• Compito richiesto: Prosegui il testo sul conferimento in discarica dei rifiuti urbani biodegradabili, riprendendo subito dopo l'ultima frase riportata.

Con la citata Circolare MATTM del 2013, che ha dichiarato non più efficaci le indicazioni della Circolare del 2009, si sono invitate le Regioni e le Province autonome ad osservare con urgenza le nuove disposizioni, adottando ogni ulteriore iniziativa necessaria in termini di attuazione della pianificazione, con particolare riferimento alla gestione dei rifiuti urbani, al fine di rispettare gli obiettivi stabiliti dalle norme comunitarie, senza tralasciare, tuttavia, la necessità di dare piena attuazione al programma per la riduzione dei rifiuti biodegradabili da collocare in discarica (previsto dall’art. 5 del D.Lgs 36/2003) e di incentivare la raccolta differenziata, rammentando, altresì, che entro il 2015 – come stabilito dall’art. 181, comma 1, del D.lgs 152/2006 e ss.mm.ii. – si sarebbe dovuta garantire, almeno, la raccolta differenziata per la carta, metalli, plastica e vetro, e ove possibile, per il legno, al fine di conseguire gli obiettivi comunitari entro il 2020.

Se la nuova circolare del 2013 ha chiaramente disposto il termine dell’efficacia della precedente, non altrettanto è a dirsi con riferimento alle modalità di trattamento.

Essa, infatti, sembrerebbe legittimare il conferimento in discarica dei RUB senza trattamento, qualora ricorrano due condizioni:

  1. il raggiungimento degli obiettivi minimi di raccolta differenziata, a livello di ATO (Ambito Territoriale Ottimale) o provinciale, stabilito dall’art. 5 d. lgs. 36/2003;
  2. la dimostrazione, ex art. 7 comma 1 lett. B) d. lgs. 36/2003 che “il trattamento non contribuisce al raggiungimento delle finalità di cui all’articolo 1, riducendo la quantità dei rifiuti o i rischi per la salute umana e l’ambiente, e non risulta indispensabile ai fini del rispetto dei limiti fissati dalla normativa vigente”.

• Materiale del dataset:
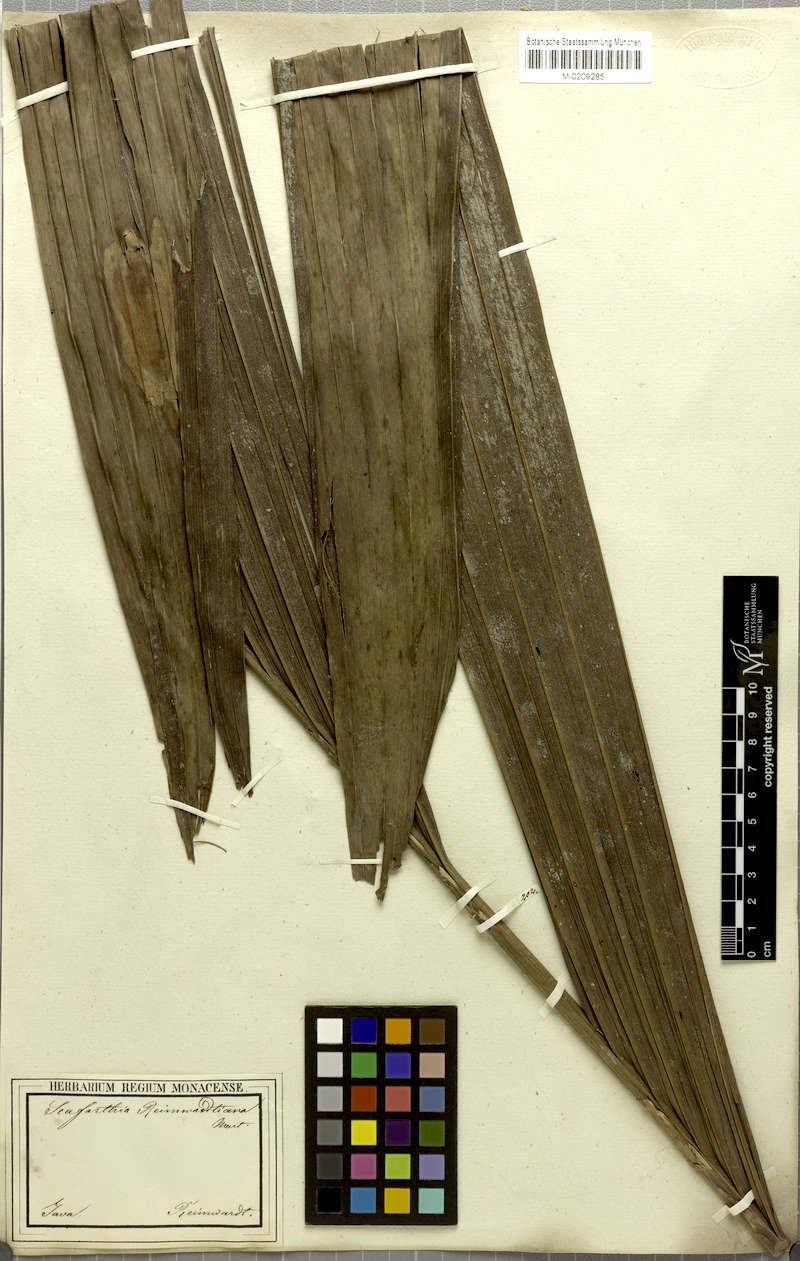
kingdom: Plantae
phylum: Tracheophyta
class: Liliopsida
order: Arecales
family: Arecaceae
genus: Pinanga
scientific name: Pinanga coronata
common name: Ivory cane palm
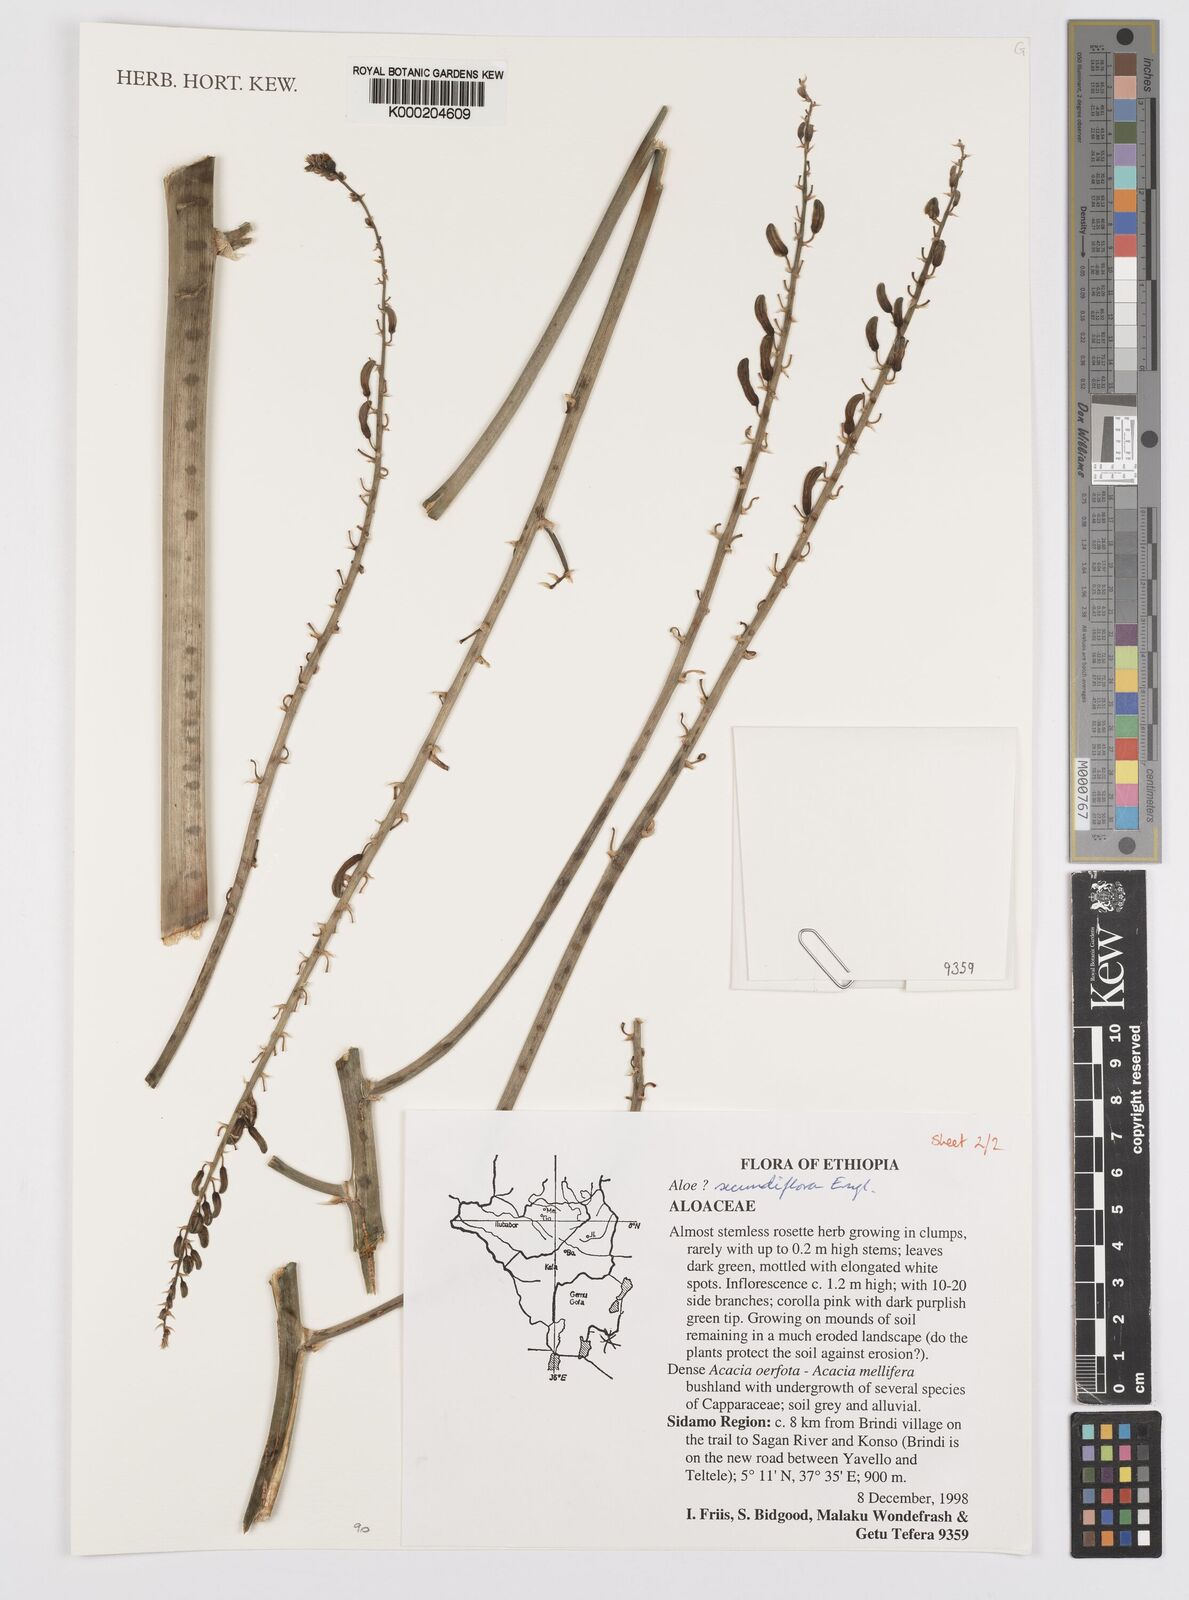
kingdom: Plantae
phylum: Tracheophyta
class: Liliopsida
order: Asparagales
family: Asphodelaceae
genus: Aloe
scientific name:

• Esito del compito:
Inserendosi su tale solco interpretativo, alcune Regioni, tra le quali, ad esempio, l’Abruzzo e la Sardegna, hanno ritenuto di poter legittimare il conferimento in discarica dei RUB in assenza di trattamento.

Con specifico riguardo al caso abruzzese, con la Delibera della Giunta Regionale dell’Abruzzo, n. 1095, del 29 dicembre 2015, e relativo allegato n. 1, l’Ente ha dettato delle linee guida finalizzate ad autorizzare i Comuni della Regione al conferimento in discarica dei Rifiuti Urbani Biodegradabili, RUB, senza sottoporli a preventivo trattamento, richiedendo, esclusivamente che i RUB abbiamo un IRD di 1000 mg O2/Kg, mutuando il requisito previsto dal dm 27 settembre 2010 (recante “Definizione dei criteri di ammissibilità dei rifiuti in discarica, in sostituzione di quelli contenuti nel decreto del Ministro dell’ambiente e della tutela del territorio 3 agosto 2005”) art. 6 Tabella 5.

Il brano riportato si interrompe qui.